Iranian religious opponent seeks asylum

Ankara, Turkey - An Iranian woman, the leader of an atheist sect who has been held in custody in Turkey for the past month, is seeking asylum. Iran would execute her if she returned, she says

Accused of fomenting religious hatred, Nigar Azizmuradi, the Iranian head of the Raelian Movement who was recently taken into custody in Turkey for using a fake passport and who faces almost certain death back home, has requesteed asylum from U.N. authorities.

A former cinema student at Tehran University, 31-year-old Nigar Azizmuradi has sought asylum because she is afraid of being executed in Iran as a political and religious opponent.

The Raelian Movement believes that aliens created humans and that such information is written in all holy books but has been misinterpreted by humans. Azizmuradi is the head of the movement in Iran and identifies herself as a “moderate Islamist.”

“My only fault is to be a moderate Islamist. [Iran] treats moderates as non-religious and executes them,” she said in talking to family members who were visiting her in Turkey. She has been in custody for a month and was being held in a guesthouse for foreigners.

Last year, the Iranian secret service determined that she was working for the Raelian Movement and broke into her house, examining her computers, files and cameras, according to the information she gave her family in their visit. “They took me into custody and questioned me for three months,” she said. “Every morning at 7 they took me in for questioning until 2:30 p.m..”

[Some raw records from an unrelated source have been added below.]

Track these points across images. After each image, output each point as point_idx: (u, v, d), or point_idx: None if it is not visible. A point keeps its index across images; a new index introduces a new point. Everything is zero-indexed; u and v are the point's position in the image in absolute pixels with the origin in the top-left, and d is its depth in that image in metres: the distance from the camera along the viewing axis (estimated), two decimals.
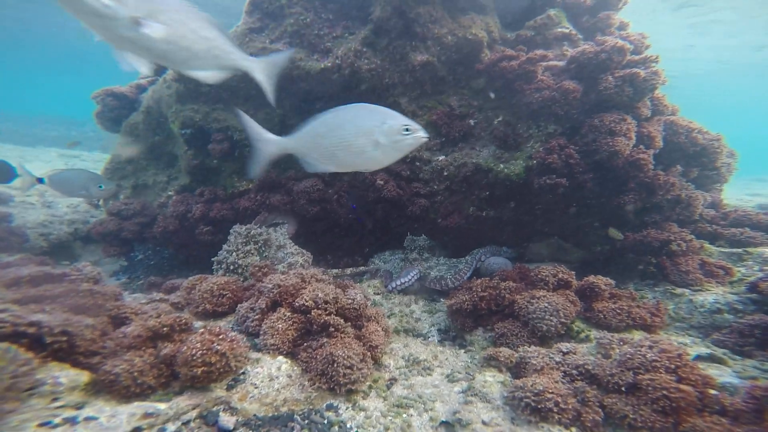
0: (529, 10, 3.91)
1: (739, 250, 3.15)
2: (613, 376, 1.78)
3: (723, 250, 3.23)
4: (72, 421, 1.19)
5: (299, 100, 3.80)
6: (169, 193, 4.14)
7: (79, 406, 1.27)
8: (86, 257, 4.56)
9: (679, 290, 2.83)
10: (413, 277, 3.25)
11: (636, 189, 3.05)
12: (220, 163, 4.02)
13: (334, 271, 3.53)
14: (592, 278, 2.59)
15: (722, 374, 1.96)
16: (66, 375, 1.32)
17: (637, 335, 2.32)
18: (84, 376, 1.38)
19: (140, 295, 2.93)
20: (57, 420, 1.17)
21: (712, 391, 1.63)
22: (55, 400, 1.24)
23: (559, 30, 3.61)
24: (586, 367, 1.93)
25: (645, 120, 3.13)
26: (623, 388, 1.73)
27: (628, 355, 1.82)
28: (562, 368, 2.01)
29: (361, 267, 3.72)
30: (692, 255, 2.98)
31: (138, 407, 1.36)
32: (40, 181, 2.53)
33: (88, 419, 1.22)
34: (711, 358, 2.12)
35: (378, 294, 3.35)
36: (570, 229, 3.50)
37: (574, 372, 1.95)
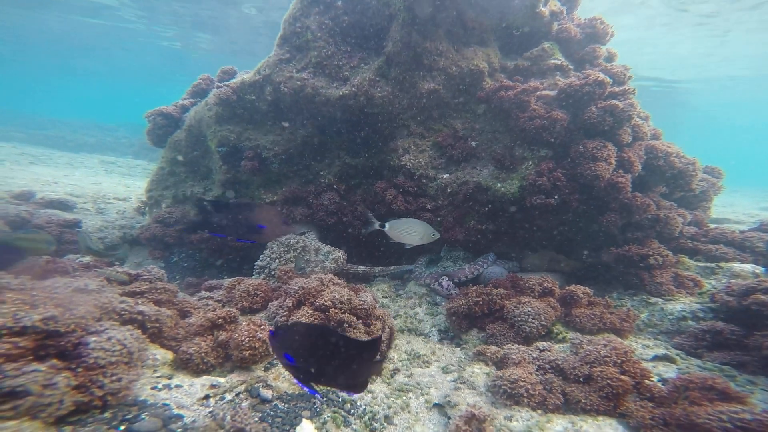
0: (529, 37, 4.30)
1: (713, 264, 3.47)
2: (574, 369, 2.20)
3: (700, 264, 3.56)
4: (167, 387, 1.70)
5: (321, 122, 4.30)
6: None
7: (169, 377, 1.79)
8: (132, 258, 5.19)
9: (653, 299, 3.19)
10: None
11: (617, 209, 3.42)
12: (249, 177, 4.57)
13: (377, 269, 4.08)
14: (573, 287, 2.98)
15: (668, 370, 2.34)
16: (159, 353, 1.84)
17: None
18: (169, 355, 1.90)
19: (182, 294, 3.47)
20: (160, 385, 1.69)
21: (648, 382, 2.03)
22: (155, 371, 1.76)
23: (552, 61, 3.98)
24: (556, 362, 2.34)
25: (626, 146, 3.49)
26: (581, 379, 2.14)
27: (587, 352, 2.23)
28: (537, 363, 2.43)
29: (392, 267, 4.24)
30: (668, 268, 3.32)
31: (206, 380, 1.87)
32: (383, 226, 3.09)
33: (177, 386, 1.73)
34: (665, 358, 2.50)
35: (386, 297, 3.82)
36: (562, 242, 3.88)
37: (547, 366, 2.36)
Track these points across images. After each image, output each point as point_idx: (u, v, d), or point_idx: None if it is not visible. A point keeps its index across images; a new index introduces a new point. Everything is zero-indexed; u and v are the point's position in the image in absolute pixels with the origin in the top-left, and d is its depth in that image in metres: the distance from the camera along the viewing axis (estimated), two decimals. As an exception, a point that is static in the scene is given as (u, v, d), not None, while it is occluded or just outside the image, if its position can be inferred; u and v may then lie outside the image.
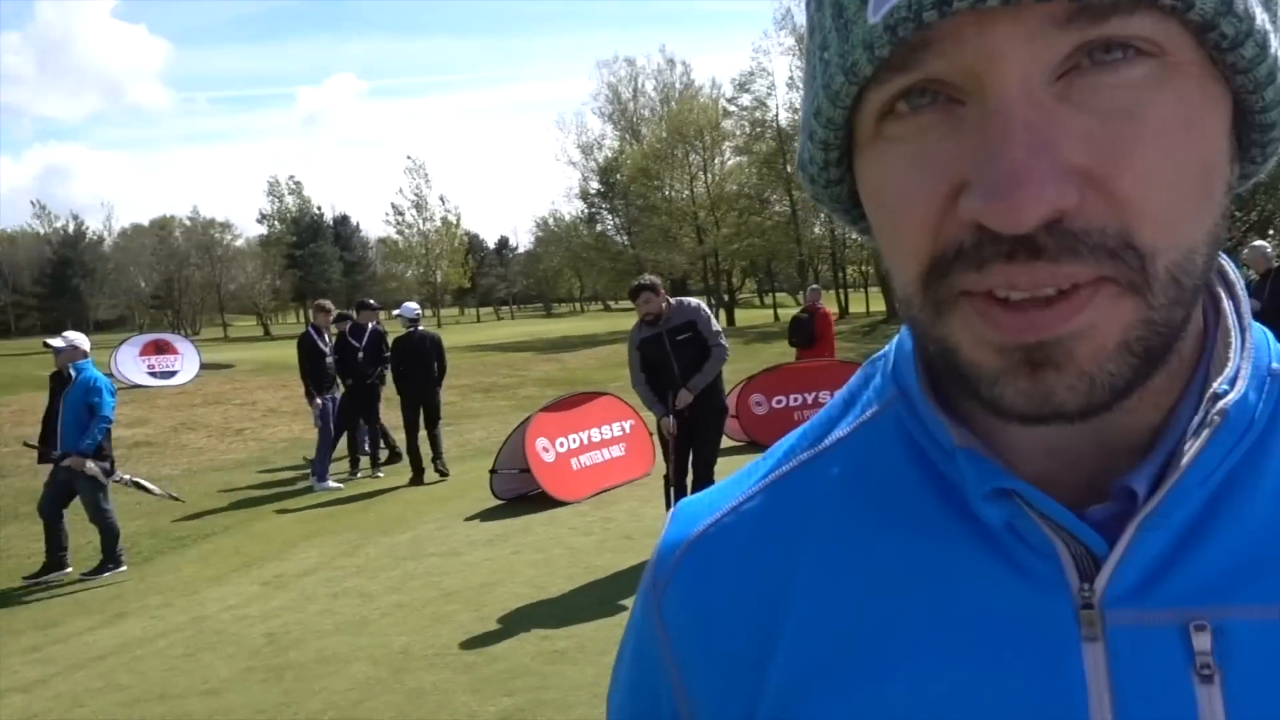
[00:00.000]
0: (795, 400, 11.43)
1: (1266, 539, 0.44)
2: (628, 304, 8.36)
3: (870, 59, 0.39)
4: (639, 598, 0.61)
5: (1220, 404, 0.44)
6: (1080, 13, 0.36)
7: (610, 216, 53.70)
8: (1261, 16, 0.39)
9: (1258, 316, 0.46)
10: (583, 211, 55.97)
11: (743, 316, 54.05)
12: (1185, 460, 0.43)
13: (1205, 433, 0.43)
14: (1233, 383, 0.45)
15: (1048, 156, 0.37)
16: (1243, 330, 0.47)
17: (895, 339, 0.56)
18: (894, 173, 0.42)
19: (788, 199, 45.57)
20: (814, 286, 15.31)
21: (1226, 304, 0.48)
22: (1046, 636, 0.45)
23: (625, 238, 50.85)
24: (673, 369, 6.28)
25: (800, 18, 42.79)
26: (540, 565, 6.50)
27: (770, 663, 0.51)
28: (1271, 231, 27.49)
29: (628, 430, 9.65)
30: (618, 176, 49.59)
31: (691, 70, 60.72)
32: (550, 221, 68.51)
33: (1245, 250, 9.32)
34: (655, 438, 8.80)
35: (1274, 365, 0.47)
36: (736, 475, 0.61)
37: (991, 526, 0.47)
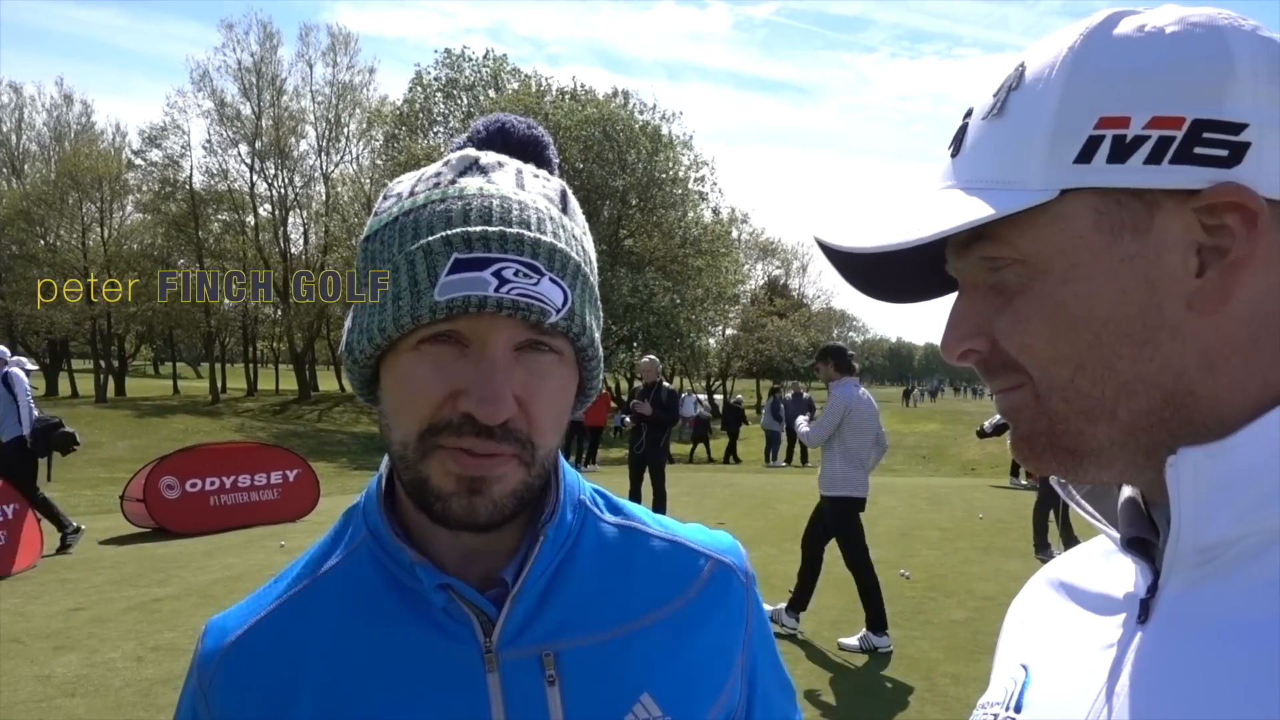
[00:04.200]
0: (211, 484, 10.50)
1: (577, 604, 0.83)
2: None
3: (430, 316, 0.72)
4: (187, 695, 0.87)
5: (542, 527, 0.82)
6: (531, 330, 0.75)
7: (-29, 260, 45.66)
8: (597, 345, 0.82)
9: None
10: (-67, 249, 46.70)
11: (135, 386, 49.65)
12: (529, 563, 0.81)
13: (538, 544, 0.81)
14: (551, 514, 0.84)
15: (505, 388, 0.72)
16: (563, 480, 0.87)
17: (365, 491, 0.88)
18: (420, 371, 0.74)
19: (198, 265, 43.73)
20: None
21: (560, 468, 0.88)
22: (467, 673, 0.79)
23: (-9, 286, 43.66)
24: None
25: (220, 83, 42.28)
26: None
27: (295, 718, 0.79)
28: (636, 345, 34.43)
29: (9, 516, 8.40)
30: (-13, 215, 42.63)
31: (93, 111, 55.04)
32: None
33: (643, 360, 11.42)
34: (40, 525, 8.30)
35: (581, 497, 0.89)
36: (255, 595, 0.89)
37: (434, 609, 0.80)
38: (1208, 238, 0.58)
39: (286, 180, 44.29)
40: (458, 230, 0.74)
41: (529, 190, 0.80)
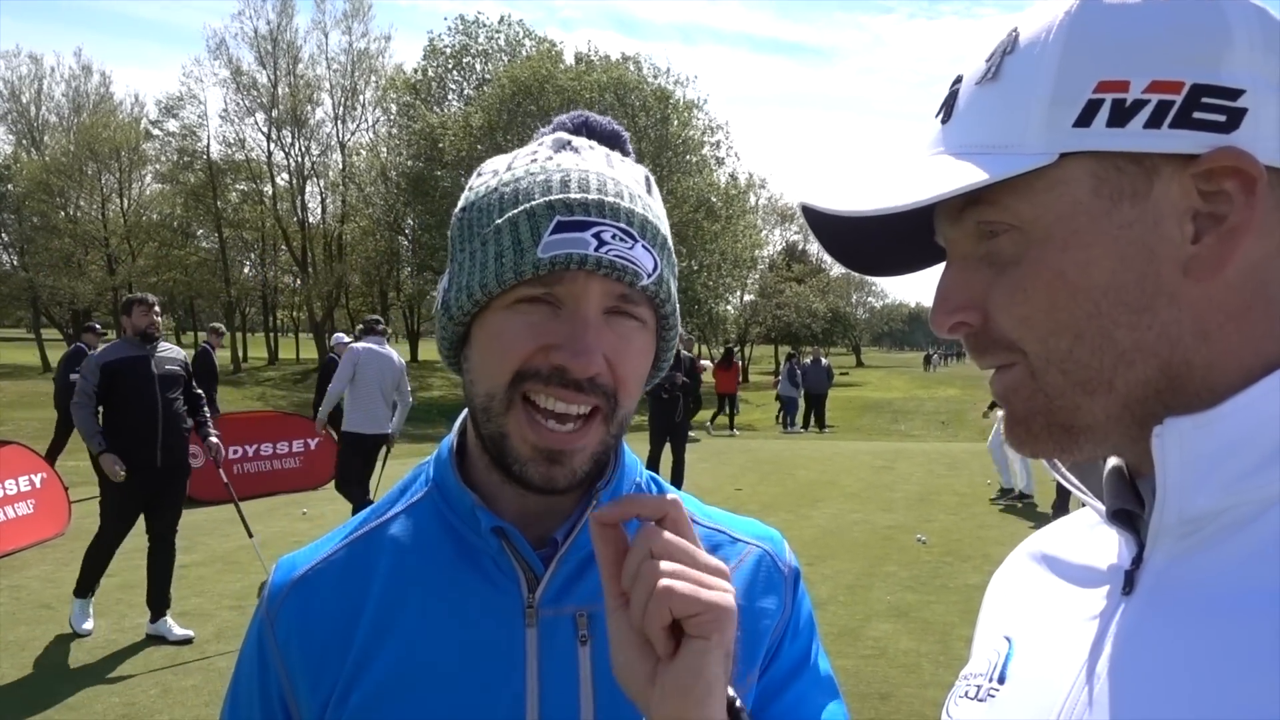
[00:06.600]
0: (234, 453, 10.58)
1: None
2: (11, 333, 7.99)
3: (532, 271, 0.77)
4: (255, 624, 0.92)
5: (597, 493, 0.87)
6: (621, 294, 0.79)
7: (-6, 231, 46.02)
8: (678, 314, 0.86)
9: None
10: (-43, 221, 47.06)
11: (158, 355, 49.97)
12: (580, 526, 0.86)
13: (590, 509, 0.83)
14: (606, 484, 0.88)
15: (597, 344, 0.77)
16: (623, 457, 0.92)
17: (437, 450, 0.95)
18: (513, 326, 0.79)
19: (216, 235, 43.90)
20: None
21: (622, 448, 0.93)
22: (508, 624, 0.84)
23: (15, 258, 44.05)
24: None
25: (235, 50, 42.10)
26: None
27: (350, 650, 0.85)
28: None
29: (38, 485, 8.74)
30: (9, 187, 42.86)
31: (111, 82, 54.88)
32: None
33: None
34: (69, 492, 8.52)
35: (638, 480, 0.93)
36: (323, 539, 0.95)
37: (486, 561, 0.86)
38: (1204, 204, 0.58)
39: (303, 149, 44.18)
40: (559, 196, 0.80)
41: (618, 170, 0.85)
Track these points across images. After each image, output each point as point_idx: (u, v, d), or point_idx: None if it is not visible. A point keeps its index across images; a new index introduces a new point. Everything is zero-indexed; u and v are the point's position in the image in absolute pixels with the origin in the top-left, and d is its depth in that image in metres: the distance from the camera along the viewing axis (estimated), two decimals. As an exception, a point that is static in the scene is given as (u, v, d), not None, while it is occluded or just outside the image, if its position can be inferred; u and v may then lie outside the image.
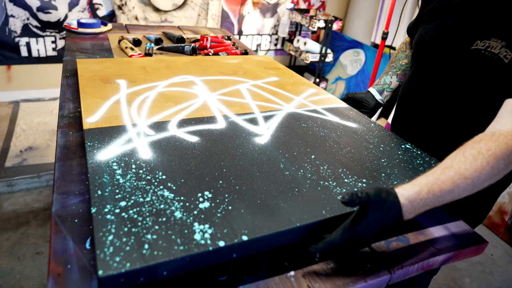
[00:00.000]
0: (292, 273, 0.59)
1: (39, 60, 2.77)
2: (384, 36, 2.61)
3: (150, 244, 0.53)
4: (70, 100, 1.03)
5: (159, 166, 0.72)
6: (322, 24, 3.09)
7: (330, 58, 3.32)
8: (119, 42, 1.56)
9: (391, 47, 2.92)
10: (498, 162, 0.63)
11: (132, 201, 0.61)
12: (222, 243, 0.55)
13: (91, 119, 0.87)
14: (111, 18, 2.85)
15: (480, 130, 0.72)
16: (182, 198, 0.63)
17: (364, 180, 0.76)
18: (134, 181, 0.67)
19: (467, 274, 1.84)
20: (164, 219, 0.58)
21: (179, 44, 1.57)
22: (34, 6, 2.57)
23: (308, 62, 3.27)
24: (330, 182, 0.73)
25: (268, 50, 3.67)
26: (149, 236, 0.54)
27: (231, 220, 0.60)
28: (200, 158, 0.76)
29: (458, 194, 0.62)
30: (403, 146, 0.92)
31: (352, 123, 1.02)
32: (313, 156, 0.82)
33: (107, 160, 0.72)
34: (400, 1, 2.76)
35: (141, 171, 0.70)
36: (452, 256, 0.69)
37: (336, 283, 0.58)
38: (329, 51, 3.29)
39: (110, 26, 1.83)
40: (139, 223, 0.57)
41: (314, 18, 3.10)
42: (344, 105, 1.14)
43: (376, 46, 3.25)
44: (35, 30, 2.66)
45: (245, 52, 1.64)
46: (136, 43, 1.57)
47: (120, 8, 2.81)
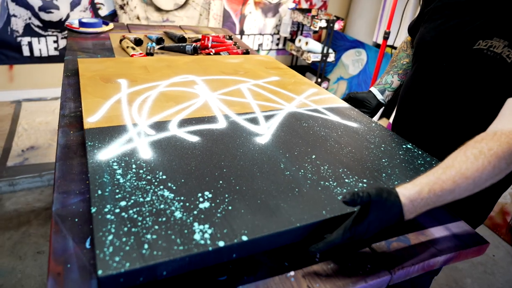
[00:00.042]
0: (292, 273, 0.59)
1: (41, 59, 2.78)
2: (386, 36, 2.60)
3: (149, 244, 0.53)
4: (71, 100, 1.03)
5: (160, 166, 0.72)
6: (323, 23, 3.09)
7: (331, 58, 3.32)
8: (121, 41, 1.56)
9: (393, 47, 2.92)
10: (500, 161, 0.63)
11: (132, 201, 0.61)
12: (221, 243, 0.55)
13: (92, 119, 0.87)
14: (112, 17, 2.85)
15: (481, 130, 0.71)
16: (182, 198, 0.63)
17: (364, 180, 0.75)
18: (134, 181, 0.67)
19: (469, 275, 1.83)
20: (164, 219, 0.58)
21: (180, 44, 1.57)
22: (36, 6, 2.57)
23: (310, 62, 3.27)
24: (331, 182, 0.73)
25: (270, 50, 3.66)
26: (148, 236, 0.54)
27: (231, 220, 0.60)
28: (200, 158, 0.76)
29: (459, 193, 0.62)
30: (404, 146, 0.91)
31: (353, 123, 1.01)
32: (313, 156, 0.82)
33: (108, 160, 0.72)
34: (402, 0, 2.76)
35: (141, 171, 0.70)
36: (453, 256, 0.69)
37: (336, 284, 0.58)
38: (330, 51, 3.29)
39: (111, 25, 1.83)
40: (139, 223, 0.57)
41: (316, 17, 3.10)
42: (345, 104, 1.14)
43: (378, 46, 3.24)
44: (37, 29, 2.66)
45: (246, 52, 1.64)
46: (138, 42, 1.57)
47: (121, 7, 2.81)
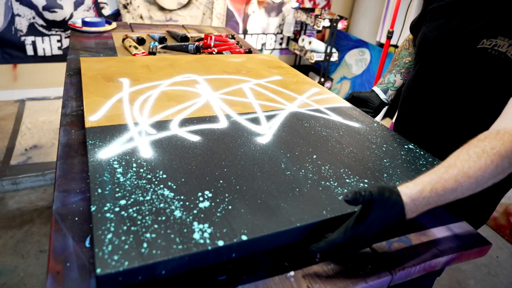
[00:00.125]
0: (292, 273, 0.59)
1: (45, 59, 2.79)
2: (389, 35, 2.60)
3: (149, 243, 0.53)
4: (73, 99, 1.03)
5: (160, 165, 0.72)
6: (327, 23, 3.08)
7: (335, 57, 3.31)
8: (123, 40, 1.56)
9: (397, 46, 2.90)
10: (503, 160, 0.62)
11: (132, 199, 0.61)
12: (221, 243, 0.54)
13: (93, 118, 0.87)
14: (116, 17, 2.86)
15: (485, 129, 0.71)
16: (182, 197, 0.63)
17: (366, 181, 0.75)
18: (134, 179, 0.67)
19: (472, 276, 1.82)
20: (163, 218, 0.58)
21: (183, 43, 1.57)
22: (40, 5, 2.58)
23: (313, 62, 3.26)
24: (332, 182, 0.73)
25: (273, 49, 3.66)
26: (148, 235, 0.54)
27: (231, 219, 0.59)
28: (201, 158, 0.76)
29: (461, 193, 0.61)
30: (406, 146, 0.91)
31: (355, 123, 1.01)
32: (314, 156, 0.82)
33: (108, 159, 0.72)
34: (405, 0, 2.75)
35: (141, 170, 0.69)
36: (455, 257, 0.68)
37: (336, 284, 0.58)
38: (334, 50, 3.28)
39: (114, 25, 1.83)
40: (139, 222, 0.57)
41: (319, 17, 3.09)
42: (347, 104, 1.13)
43: (382, 46, 3.23)
44: (40, 29, 2.67)
45: (249, 51, 1.63)
46: (140, 41, 1.57)
47: (125, 7, 2.82)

The secret service was also alleged to have conducted an investigation about her mother, father, sister and friends. They later forced Azizmuradi to sign a paper indicating that she would not participate in these kinds of activities again.

“I was determined to participate in marches and gatherings in support of [Mahmoud] Ahmadinejad’s competitor Mir Hussein Mousavi during the elections, and I was taken into custody again. They brought me near water infrastructure pipes and beat me. My arm was broken. Other protesters saw me being beaten – they saved and treated me. I decided to run away after I came to,” she said.

With a fake passport, Azizmuradi came to Turkey and proceeded to Kenya in preparation of a trip to Britain. Upon arriving in Kenya on Oct. 19, however, police in the airport realized her passport was fake and sent her back to Turkey.

“My morale is so bad because of what I have been through in the last year. My lungs are sick. Other refugees smoke too much,” she said. Azizmuradi also called on Turkey to support her.

Majority wants her to stay

Most of those who took an online poll conducted by the daily Hürriyet at demanded that she not be sent back to Iran. Almost 500,000 people voted in the online survey and 98 percent said she should be sent to another country. Only 1.7 percent wanted Azizmuradi to be sent back.

“A great majority of people opposes Nigar’s execution for being an atheist. It means they believe that not having a religion or being atheist deserves to be freely expressed,” Fatih Çekirge, a columnist at Hürriyet, wrote Monday.